The American Agent: A Maisie Dobbs Novel

Image of The American Agent: A Maisie Dobbs Novel (Maisie Dobbs, 15)
Release Date: 
March 26, 2019
Publisher/Imprint: 
Harper
Pages: 
384

“Once more, Winspear demonstrates her exceptional ability to craft a suspenseful mystery and graphic picture of a critical time and place.”

In The American Agent, ninth in Jacqueline Winspear’s Maisie Dobbs mystery series, a Scotland Yard inquiry puts Maisie in relentless peril—the nightly terror of England’s Word War II blitzkrieg.

The story’s intrigue begins when American war correspondent Catherine Saxon is murdered in her London apartment. Since Saxon’s death threatens to jeopardize U.S. aid Britain so desperately needs, a careful inquiry is absolutely essential.

Scotland Yard turns to the one person who can discreetly look into the woman’s death, private investigator M. Dobbs. Saxon impressed Maisie when the spunky correspondent joined an ambulance run the night before her murder. The budding Edward R. Murrow deserves justice, so Maisie takes the case.

As Maisie explains, “I thought she had heart, that she was compassionate, and those qualities were demonstrated in her broadcast. That’s why I want to stand at her side and show my respect.”

Unfortunately, the timing couldn’t be worse because the mission’s danger could compromise adoption of orphaned evacuee Anna, a child Maisie desperately loves. To further complicate her personal life, Maisie finds herself falling for Mark Scott, a U.S. Justice Department agent and her partner in Saxon’s investigation. At the center of this complex international and personal intrigue is a believable female protagonist who is simultaneously vulnerable and self-reliant.

Through Maisie, her best friend Pricilla, and both their families seeking safety in the countryside, readers experience the unrelenting din, blood, and terror of England in the grips of a ruthless enemy. Day after day, British citizens grab blankets plus whatever food they can manage and traipse underground for another sleepless night of bombing.

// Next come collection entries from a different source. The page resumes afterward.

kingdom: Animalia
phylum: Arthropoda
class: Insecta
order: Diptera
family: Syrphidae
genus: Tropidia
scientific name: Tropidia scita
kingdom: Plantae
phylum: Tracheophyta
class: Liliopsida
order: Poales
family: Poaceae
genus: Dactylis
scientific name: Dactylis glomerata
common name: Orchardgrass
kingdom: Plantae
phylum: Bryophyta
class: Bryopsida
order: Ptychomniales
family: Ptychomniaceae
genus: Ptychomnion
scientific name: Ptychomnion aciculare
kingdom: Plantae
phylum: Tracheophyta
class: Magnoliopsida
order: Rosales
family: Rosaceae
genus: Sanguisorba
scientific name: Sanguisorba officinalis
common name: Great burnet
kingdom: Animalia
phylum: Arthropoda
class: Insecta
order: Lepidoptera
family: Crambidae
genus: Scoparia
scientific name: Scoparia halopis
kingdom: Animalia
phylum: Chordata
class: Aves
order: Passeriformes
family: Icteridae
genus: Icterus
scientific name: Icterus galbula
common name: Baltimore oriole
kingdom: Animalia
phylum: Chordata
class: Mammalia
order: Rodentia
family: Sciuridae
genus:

Seated on bench after another horrific night, Maisie thinks back on her life just a few years earlier. “In snatches—a second here, a second there—she could imagine London before the war. “It was a London without the vaporous smell of burning in the air, a London without barrage balloons overhead, without sandbagged buildings, and barbed wire around government offices. Now it was a London where tension was threaded into the fabric of life . . .”

The story ends at Maisie’s country home as she and Mark Scott stand side by side to watch the V formation of German bombers heading for London. Across the pasture, “once again, old Mr. Avis could be seen shaking his fist and shouting at the sky, before aiming his rifle toward the bombers.”

In this way, Winspear leaves her readers in a scene characteristically rich in humanity, humor, and intimacy and so very real.